WHAT NEEDS TO BE DONE →
Count the lines below that carry the word "looking". Answer with that number alone.

[[ STORED DATA, beginning ]]

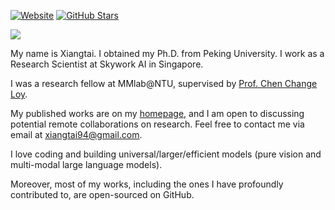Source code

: <!--### Hi there 👋



**lxtGH/lxtGH** is a ✨ _special_ ✨ repository because its `README.md` (this file) appears on your GitHub profile.

Here are some ideas to get you started:

- 🔭 I’m currently working on ...
- 🌱 I’m currently learning ...
- 👯 I’m looking to collaborate on ...
- 🤔 I’m looking for help with ...
- 💬 Ask me about ...
- 📫 How to reach me: ...
- 😄 Pronouns: ...
- ⚡ Fun fact: ...
-->


[![Website](https://img.shields.io/website?label=lxtgh.github.io&style=for-the-badge&up_message=up&url=https://lxtgh.github.io/)](https://lxtgh.github.io/)
[![GitHub Stars](https://img.shields.io/github/stars/lxtGH?affiliations=OWNER%2CCOLLABORATOR&style=for-the-badge)](https://github.com/lxtGH)

![]( https://steins-gate-visitor-count.greenhandatsjtu.repl.co/{lxtGH})

My name is Xiangtai. I obtained my Ph.D. from Peking University. I work as a Research Scientist at Skywork AI in Singapore.

I was a research fellow at MMlab@NTU, supervised by [Prof. Chen Change Loy](https://www.mmlab-ntu.com/person/ccloy/).

My published works are on my [homepage](https://lxtgh.github.io/), and I am open to discussing potential remote collaborations on research. Feel free to contact me via email at xiangtai94@gmail.com.


I love coding and building universal/larger/efficient models (pure vision and multi-modal large language models). 


Moreover, most of my works, including the ones I have profoundly contributed to, are open-sourced on GitHub.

[[ STORED DATA, end ]]

OUTPUT →
2